Passage provided |
######

Next Billion prize aims to use ICT to bring education to one billion under-served children

Varkey: Technology has the potential to help bring education to young people in developing nations.
Varkey: Technology has the potential to help bring education to young people in developing nations.

A new competition for education technology startups has been launched by education charity the Varkey Foundation.

The ‘Next Billion' Edtech Prize is intended to recognise innovative technology aimed at improving education in low income and emerging world countries. The prize is intended to encourage new ways of bringing education to the estimated 264 million children who have no access to schooling and the 600 million receiving inadequate schooling.

Forty startups will pitch at the Global Education and Skills Forum, which is taking place in Dubai today and tomorrow, with three winning entries each being awarded $25,000. The winning startups will also be able to pilot their ideas at schools in Western Cape, South Africa.

######

Provided records |
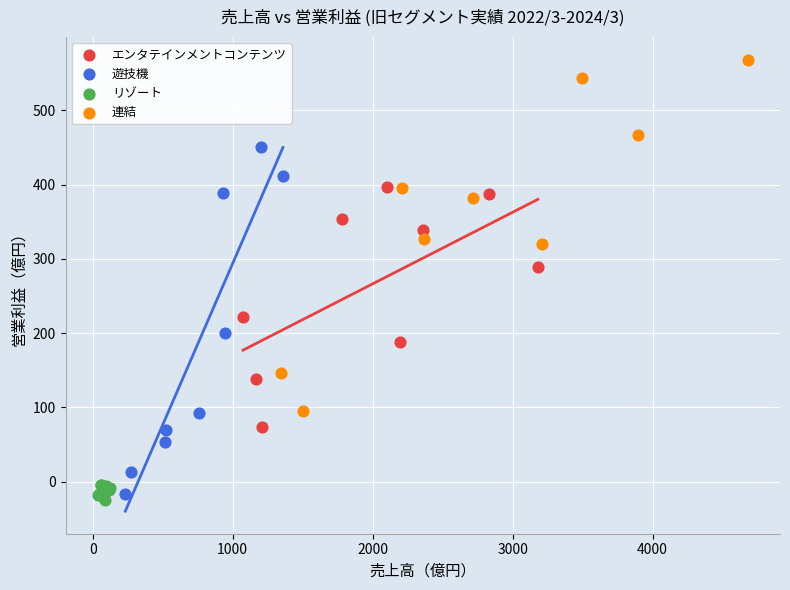

Which series contains the highest Y value?

連結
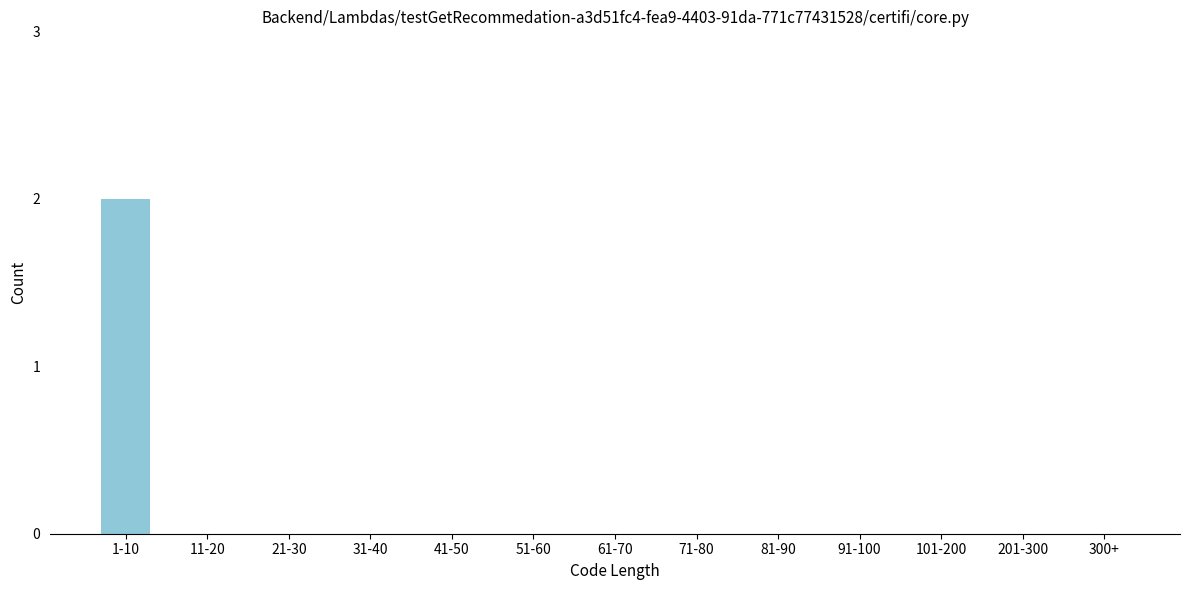

Reading left to right, extract all data points from this chart.

1-10=2	11-20=0	21-30=0	31-40=0	41-50=0	51-60=0	61-70=0	71-80=0	81-90=0	91-100=0	101-200=0	201-300=0	300+=0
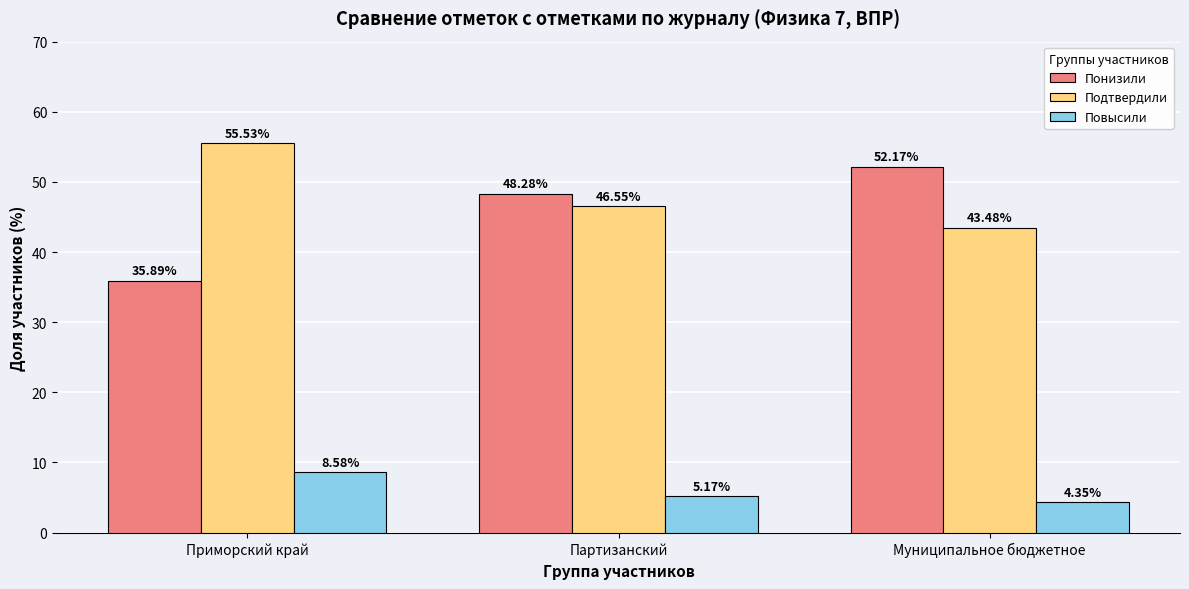

Which category has the highest value in the Подтвердили series?

Приморский край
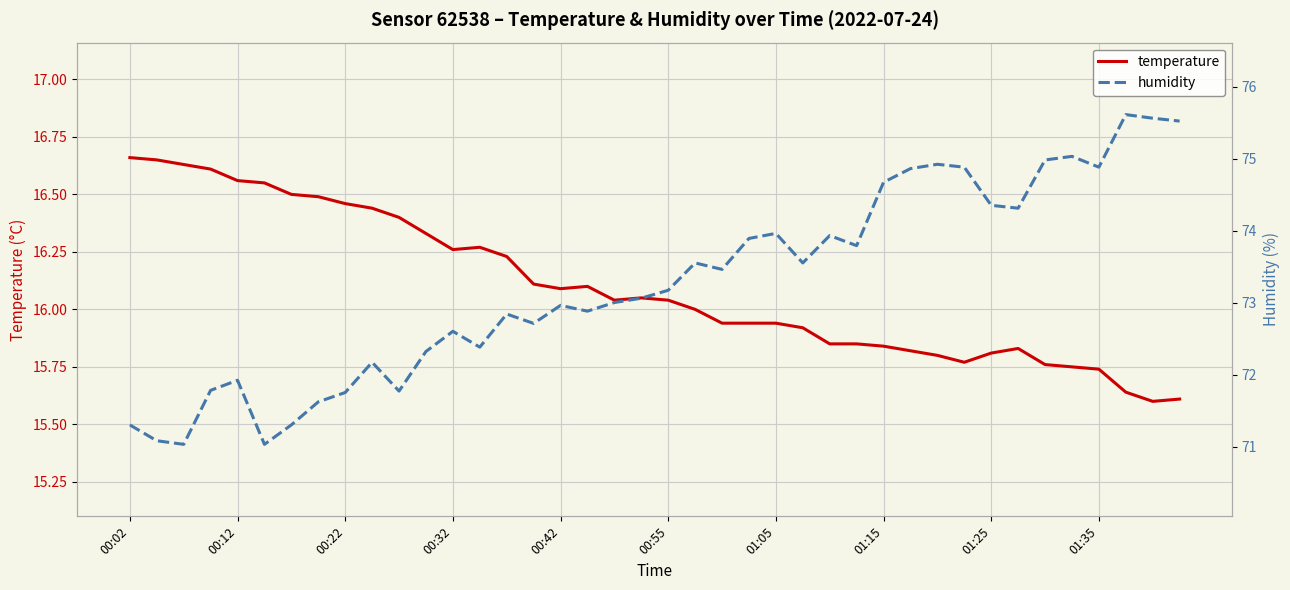

What is the sum of the humidity values at 38 and 00:02?

146.9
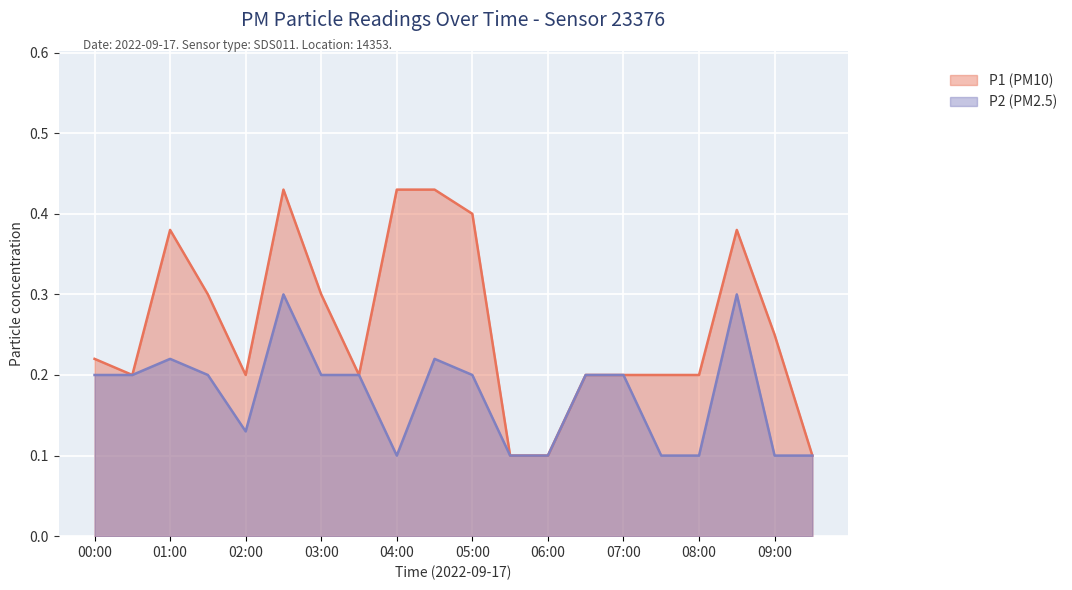

Where is P2 nearest to the value 0?

04:00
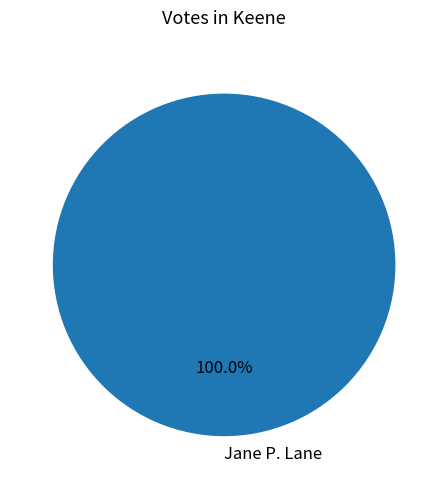

Is there a majority slice in this chart?

Yes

######

Tasks to carry out |
A: From the article about the Next Billion prize, reproduce word for word the passage that begins at the words "Next Billion prize" and ends after the words "receiving inadequate schooling.".
B: Quote all the records above exactly, omitting the pictures.

Problem solutions |
A:
Next Billion prize aims to use ICT to bring education to one billion under-served children

Varkey: Technology has the potential to help bring education to young people in developing nations.
Varkey: Technology has the potential to help bring education to young people in developing nations.

A new competition for education technology startups has been launched by education charity the Varkey Foundation.

The ‘Next Billion' Edtech Prize is intended to recognise innovative technology aimed at improving education in low income and emerging world countries. The prize is intended to encourage new ways of bringing education to the estimated 264 million children who have no access to schooling and the 600 million receiving inadequate schooling.

B:
Which series contains the highest Y value?

連結

Reading left to right, extract all data points from this chart.

1-10=2	11-20=0	21-30=0	31-40=0	41-50=0	51-60=0	61-70=0	71-80=0	81-90=0	91-100=0	101-200=0	201-300=0	300+=0

Which category has the highest value in the Подтвердили series?

Приморский край

What is the sum of the humidity values at 38 and 00:02?

146.9

Where is P2 nearest to the value 0?

04:00

Is there a majority slice in this chart?

Yes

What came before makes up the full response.